Copy out each line of the data that holds the word "assign".

__Source data__
■ ■ ■ ■ ■
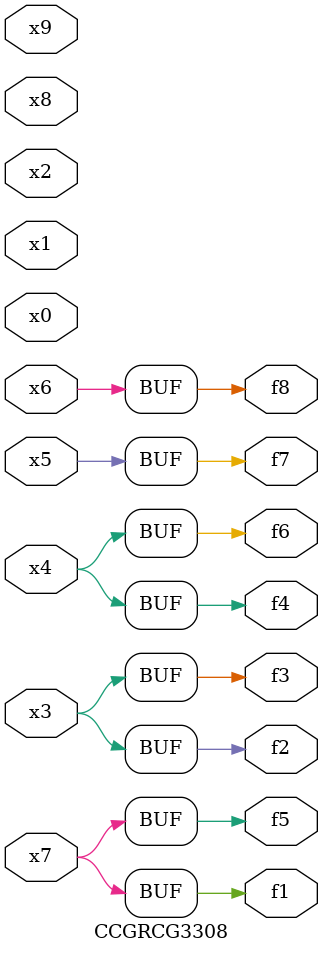
<source format=v>
module CCGRCG3308(
	input x0, x1, x2, x3, x4, x5, x6, x7, x8, x9,
	output f1, f2, f3, f4, f5, f6, f7, f8
);
	assign f1 = x7;
	assign f2 = x3;
	assign f3 = x3;
	assign f4 = x4;
	assign f5 = x7;
	assign f6 = x4;
	assign f7 = x5;
	assign f8 = x6;
endmodule

</source>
■ ■ ■ ■ ■
__Answer to this problem__
	assign f1 = x7;
	assign f2 = x3;
	assign f3 = x3;
	assign f4 = x4;
	assign f5 = x7;
	assign f6 = x4;
	assign f7 = x5;
	assign f8 = x6;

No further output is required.